That's a pretty nice explanation, but unfortunately it's not the reason 
for the warning the thread starter experienced. The problem described 
might be an issue, but it's not the cause of the warning.

It's perfectly legal in C to dereference any pointer to an object of 
small size through a cast pointer to a larger object type. Usually, 
there is no warning issued, the compiler just takes the pointer, 
dereferences it and accesses the memory "behind" the original object 
regardless if it's meaningful or not.

The reason for the warning "cast increases required alignment of target 
type" is caused by the platform architecture requiring 32 bit variables 
to reside on even (or even "doubly even") addresses.

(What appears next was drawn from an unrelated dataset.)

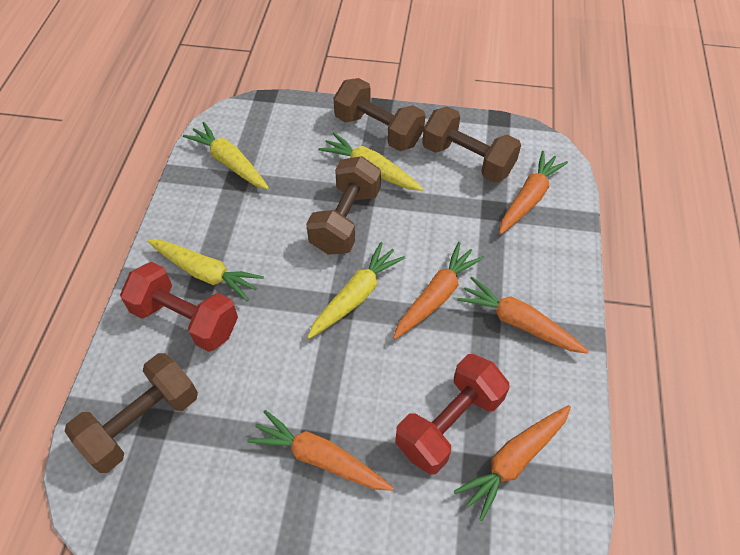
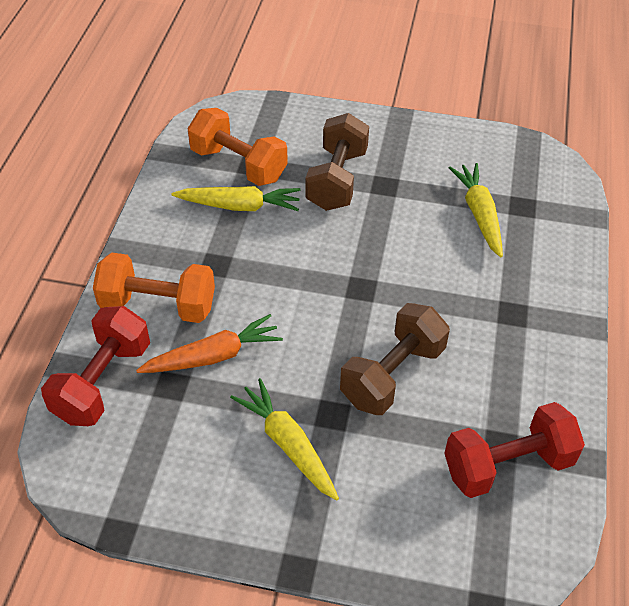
brown dumbbell: [64,353,198,473] [306,156,381,254] [334,78,425,151] [422,106,521,182] = 4 -> [305,113,369,211] [340,303,450,415] = 2
orange carrot: [247,410,393,491] [393,242,484,339] [454,405,571,521] [457,277,589,354] [499,151,568,234] = 5 -> [136,314,283,373] = 1
orange dumbbell: none = 0 -> [93,253,215,323] [187,108,288,186] = 2
yellow carrot: [148,240,264,301] [183,122,269,189] [308,242,405,339] [318,133,423,191] = 4 -> [172,186,300,211] [230,378,339,500] [449,163,503,257] = 3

The first struct 
can live at any odd or even address, the second one has limitiations. 
Accessing the first structure cast to the type of the second could cause 
a misalignment exception (or whatever the platform does when accessing 
data through misaligned pointers).

If you want to get rid of the warning (and runtime errors that possibly 
result from the potential misalignment),  you'll need to adjust the 
alignment requirements of the first struct identical to those of the 
second.
You could do that by appending
__attribute__ ((aligned (4)))
 to the structure definition (gcc-specific, not portable) or by nesting 
the structure into a union with another element (which you don't need to 
use, it just must be there) that has the same alignment requirements 
than the other structure - this would be portable.